Understanding Bribery in Zimbabwe
While a lot of media, political and public attention has been on grand corruption, petty level corruption in the form of bribery has been ignored and undermined. Transparency International defines bribery as the offering, promising, giving, accepting or soliciting of an advantage as an inducement for an action which is illegal, unethical or a breach of trust. Inducement can take the form of gifts, loans, rewards or other advantages. The 2014 National Corruption Barometer by (TI Z) noted that bribery is the most common form of corruption that citizens and business relate to and experience day to day in their constant interaction with bureaucrats in public institutions.
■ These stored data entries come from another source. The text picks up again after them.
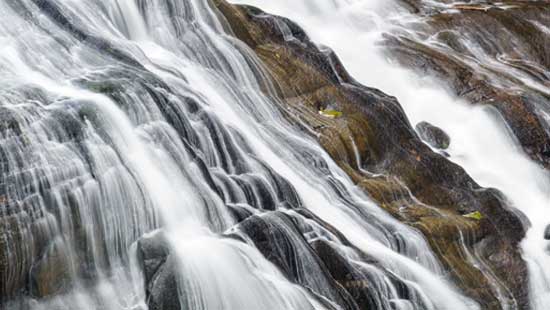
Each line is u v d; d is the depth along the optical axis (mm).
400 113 16625
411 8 22281
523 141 17891
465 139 17938
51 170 10812
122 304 10711
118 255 11078
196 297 10547
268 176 13203
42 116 11336
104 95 12250
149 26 15859
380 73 19156
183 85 14062
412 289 12711
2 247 10109
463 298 13453
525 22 22438
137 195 11406
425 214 14734
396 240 13656
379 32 20703
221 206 12086
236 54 16234
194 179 12148
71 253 10680
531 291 14250
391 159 15852
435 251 13906
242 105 15219
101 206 11055
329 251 12211
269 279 11172
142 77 13109
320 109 16359
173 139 12422
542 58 21953
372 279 12320
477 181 16938
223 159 13250
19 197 10445
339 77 17469
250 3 19578
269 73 16422
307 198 13695
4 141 10750
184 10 16375
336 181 14391
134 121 12258
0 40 13109
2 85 11945
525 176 17469
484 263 14398
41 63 12961
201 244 11203
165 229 11453
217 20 16828
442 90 18984
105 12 15031
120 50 13891
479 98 18641
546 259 14852
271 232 11828
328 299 11734
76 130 11383
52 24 13859
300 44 17625
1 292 10117
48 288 10438
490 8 22828
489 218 15188
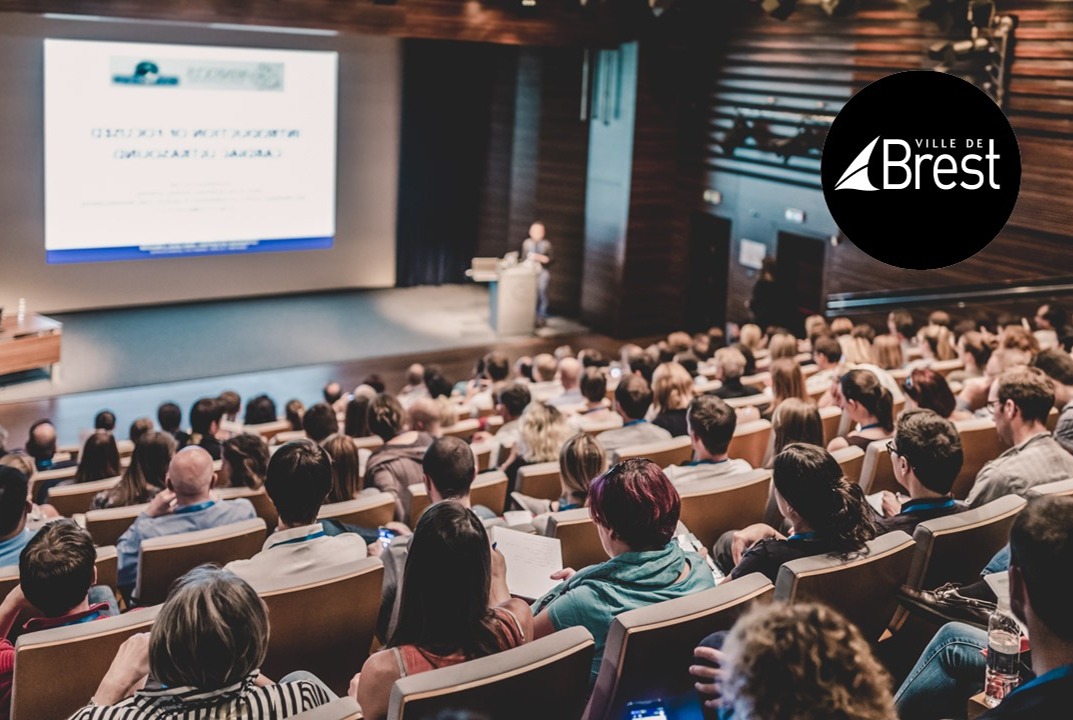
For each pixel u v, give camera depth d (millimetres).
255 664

Bribery in Zimbabwe reflects that the costs of legal compliance are higher than the costs of bribing both in terms of monetary value, time and ease of obtaining a service such as a permit, licence clearance or certificate. Cost implications as calculated in terms of time and money determine whether an individual or entity will choose to bribe or not to bribe when weighed against a cost- benefit analysis. Corruption is a factor when delaying tactics become either the push or pull factor forcing service seekers to voluntarily pay bribes or be forced to pay bribes in order to speed up delivery. The Afro Barometer (2016) indicates that 81.1% of Zimbabweans pay bribes to the police to avoid various problems.
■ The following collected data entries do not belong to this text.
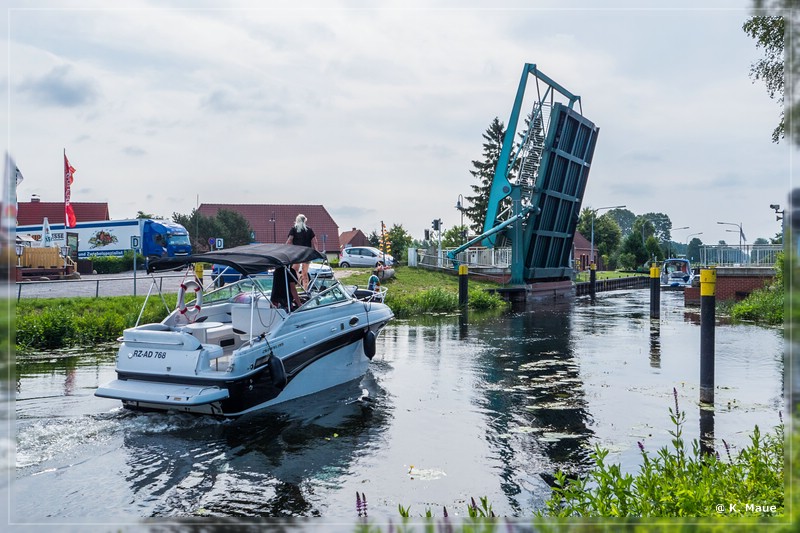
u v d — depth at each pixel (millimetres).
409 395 9781
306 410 8766
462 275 25328
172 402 7902
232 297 11039
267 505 5254
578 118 29562
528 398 9562
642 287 52938
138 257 39156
Citizens and business actors bribe to avoid arrest for operating without a regulatory requirement, or to get a service on time. TI Z‘s work with Vendors shows that some vendors bribe municipal police to avoid arrest for selling in non-designated spots. The situation is not different from cross border traders who are forced to bribe ZIMRA officers to smuggle illegal second-hand clothes from Mozambique for resale than declare these and pay substantial import tax. The Youth and Corruption Baseline study report by TI Z noted that unemployed youths would rather bribe a Vehicle Inspection Department (VID) officer to get a driver’s licence than be deliberately failed and remain without a license. Bribery in the Zimbabwean context is therefore an easier and cheaper cost-liability option required either to sustain a livelihood or guarantee in obtaining a service compared to the higher cost of complying. Bribery should therefore be understood and addressed from the premise of cost of compliance.
More so Bribery in Zimbabwe should also be interpreted and understood not from an individualistic actor perspective but rather from an institutional perspective. While bribery is committed by individual actors, it goes beyond the individualistic act and sees the network of power relations endorsed by institutions from which actors derive their power bases. Bribery therefore mirrors the decay and disintegration of key public and private institutions – ones with monopoly and control over key political, economic and social services that citizens and business require. Such services include education, justice, housing, regulation inter alia. Bribery is therefore a reflection of how public institutions have been captured by self-interest of their agents, citizens and business.